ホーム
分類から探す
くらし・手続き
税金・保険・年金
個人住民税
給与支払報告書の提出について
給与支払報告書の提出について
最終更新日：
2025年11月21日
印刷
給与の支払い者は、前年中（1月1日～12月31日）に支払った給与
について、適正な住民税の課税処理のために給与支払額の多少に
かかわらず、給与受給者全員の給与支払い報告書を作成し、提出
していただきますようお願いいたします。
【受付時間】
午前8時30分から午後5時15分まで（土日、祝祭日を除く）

• About this exercise
Each line of the material is to be copied exactly.

• Answer to this exercise
ホーム
分類から探す
くらし・手続き
税金・保険・年金
個人住民税
給与支払報告書の提出について
給与支払報告書の提出について
最終更新日：
2025年11月21日
印刷
給与の支払い者は、前年中（1月1日～12月31日）に支払った給与
について、適正な住民税の課税処理のために給与支払額の多少に
かかわらず、給与受給者全員の給与支払い報告書を作成し、提出
していただきますようお願いいたします。
【受付時間】
午前8時30分から午後5時15分まで（土日、祝祭日を除く）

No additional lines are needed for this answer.